Monday, March 31, 2014

April Fool's

Tomorrow is April fool’s Day. In the past I haven't really put much thought or stock into April fool’s Day. It has always been innocent and fun but this year it seems different. The more I wade into the waters of infertility, the more I understand the pain of being infertile. I am just on the edge of this. I have only struggled with infertility for about a year. This last year has been hard but there are women who have been struggling with this for several years. There are women that are trying to deal with the pain of not conceiving, women dealing with the pain of a miscarriage or still birth. There are couples out there that are struggling with IVF or adoption and spend each day just getting through but tomorrow will be hard for them.

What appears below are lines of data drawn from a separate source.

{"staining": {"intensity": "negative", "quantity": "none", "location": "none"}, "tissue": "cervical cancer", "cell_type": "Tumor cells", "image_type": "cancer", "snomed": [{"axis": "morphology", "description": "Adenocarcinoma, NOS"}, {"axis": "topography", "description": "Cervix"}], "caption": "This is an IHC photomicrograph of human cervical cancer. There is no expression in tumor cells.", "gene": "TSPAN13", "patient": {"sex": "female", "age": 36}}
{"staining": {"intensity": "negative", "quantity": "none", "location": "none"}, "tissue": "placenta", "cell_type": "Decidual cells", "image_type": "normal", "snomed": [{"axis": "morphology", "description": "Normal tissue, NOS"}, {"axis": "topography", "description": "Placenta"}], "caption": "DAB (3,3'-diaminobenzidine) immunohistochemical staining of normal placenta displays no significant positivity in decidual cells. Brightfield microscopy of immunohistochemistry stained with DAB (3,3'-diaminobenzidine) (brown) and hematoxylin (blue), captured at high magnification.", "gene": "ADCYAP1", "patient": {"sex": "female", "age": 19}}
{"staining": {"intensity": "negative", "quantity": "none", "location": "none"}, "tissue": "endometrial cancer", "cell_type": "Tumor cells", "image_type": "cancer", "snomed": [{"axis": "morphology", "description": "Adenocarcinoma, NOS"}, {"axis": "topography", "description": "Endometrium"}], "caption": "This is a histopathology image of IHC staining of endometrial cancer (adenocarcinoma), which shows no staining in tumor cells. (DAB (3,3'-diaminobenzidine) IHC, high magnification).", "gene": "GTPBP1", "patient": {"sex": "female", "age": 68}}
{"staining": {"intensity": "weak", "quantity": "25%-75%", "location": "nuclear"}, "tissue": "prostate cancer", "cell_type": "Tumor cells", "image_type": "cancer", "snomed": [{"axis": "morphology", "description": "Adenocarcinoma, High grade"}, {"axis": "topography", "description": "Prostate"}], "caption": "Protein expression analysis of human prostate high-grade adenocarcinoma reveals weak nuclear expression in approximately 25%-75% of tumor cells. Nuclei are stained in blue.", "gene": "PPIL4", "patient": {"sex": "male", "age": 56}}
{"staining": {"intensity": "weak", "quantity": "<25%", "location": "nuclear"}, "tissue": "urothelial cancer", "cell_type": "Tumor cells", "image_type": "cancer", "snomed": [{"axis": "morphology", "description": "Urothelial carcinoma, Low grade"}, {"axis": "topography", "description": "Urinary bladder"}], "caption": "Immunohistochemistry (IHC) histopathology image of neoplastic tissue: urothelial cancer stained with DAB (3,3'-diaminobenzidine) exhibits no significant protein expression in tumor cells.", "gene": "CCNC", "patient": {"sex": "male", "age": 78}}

Tomorrow, someone they know will claim to be pregnant. The announcement will come through a text or email or on a social media site but no matter how it arrives, it will cut. Tomorrow someone unknowingly will cause someone pain because they joke about being pregnant. Some think it is the fake pregnancy that is what cuts the deepest but it's not. I think most infertile women would agree that we deal with news of real pregnancies all the time. Yes, they hurt but it will be the lack of understanding of infertility that will hurt the most. Someone out there is poking fun at how easy it was for them to get pregnant. Someone will not think about those who have lost a child recently and not realize the pain they will drag up or cause. For myself, even though I am disappointed each time someone else gets pregnant I am happy for them deep down. I am glad their struggle to have a baby is over. Maybe it was easy for them, maybe not but now they have the chance to carry life. But when you pretend to be pregnant, it mocks those of us who do struggle and makes it hurt more.

If anyone is actually reading this blog, please remember this tomorrow. When you are trying to find a way to pull an April fool’s joke please remember all those who are struggling and be kind. Find another way to be funny and spare those around you. There may be someone you don't know that is struggling with infertility and you will only add salt to their wound.